▸ **Job**:
A verbatim reproduction of the lines below, from the line containing "Colombia y Venezuela es común referirse" through the line containing "tradicionales con influencias europeas que", both ends included, is the whole required output.

=== Input records ===

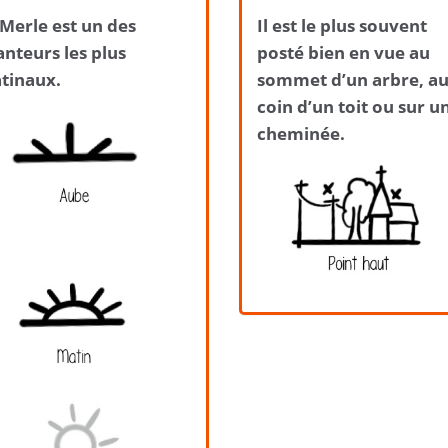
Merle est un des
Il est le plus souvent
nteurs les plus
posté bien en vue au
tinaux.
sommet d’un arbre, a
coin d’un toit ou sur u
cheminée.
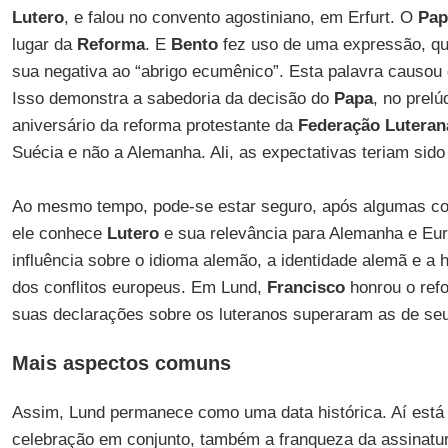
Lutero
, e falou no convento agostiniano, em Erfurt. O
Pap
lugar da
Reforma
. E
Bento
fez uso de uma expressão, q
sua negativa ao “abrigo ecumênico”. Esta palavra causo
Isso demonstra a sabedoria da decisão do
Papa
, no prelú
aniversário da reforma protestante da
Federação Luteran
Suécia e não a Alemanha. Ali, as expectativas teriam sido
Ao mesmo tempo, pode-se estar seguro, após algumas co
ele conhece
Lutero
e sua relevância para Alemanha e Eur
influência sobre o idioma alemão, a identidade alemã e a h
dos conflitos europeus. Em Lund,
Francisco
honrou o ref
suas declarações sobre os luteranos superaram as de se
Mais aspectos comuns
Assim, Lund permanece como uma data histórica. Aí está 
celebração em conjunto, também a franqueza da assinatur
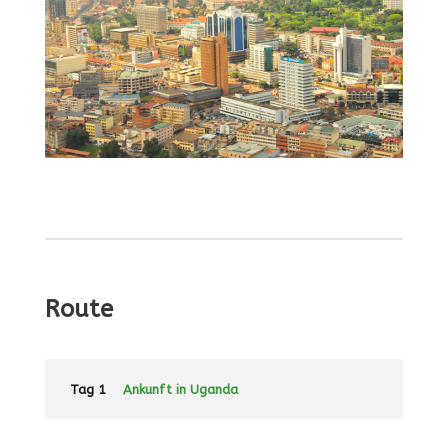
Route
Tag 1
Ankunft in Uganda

===
=== Input records ===

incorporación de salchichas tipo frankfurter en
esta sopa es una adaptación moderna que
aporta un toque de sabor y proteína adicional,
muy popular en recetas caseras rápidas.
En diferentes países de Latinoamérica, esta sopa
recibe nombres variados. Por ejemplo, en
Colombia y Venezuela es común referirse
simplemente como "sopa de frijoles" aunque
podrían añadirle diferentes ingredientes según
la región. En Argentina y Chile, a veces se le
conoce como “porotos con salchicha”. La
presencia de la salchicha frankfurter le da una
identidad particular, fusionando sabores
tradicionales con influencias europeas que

===

▸ **Your solution**:
Colombia y Venezuela es común referirse
simplemente como "sopa de frijoles" aunque
podrían añadirle diferentes ingredientes según
la región. En Argentina y Chile, a veces se le
conoce como “porotos con salchicha”. La
presencia de la salchicha frankfurter le da una
identidad particular, fusionando sabores
tradicionales con influencias europeas que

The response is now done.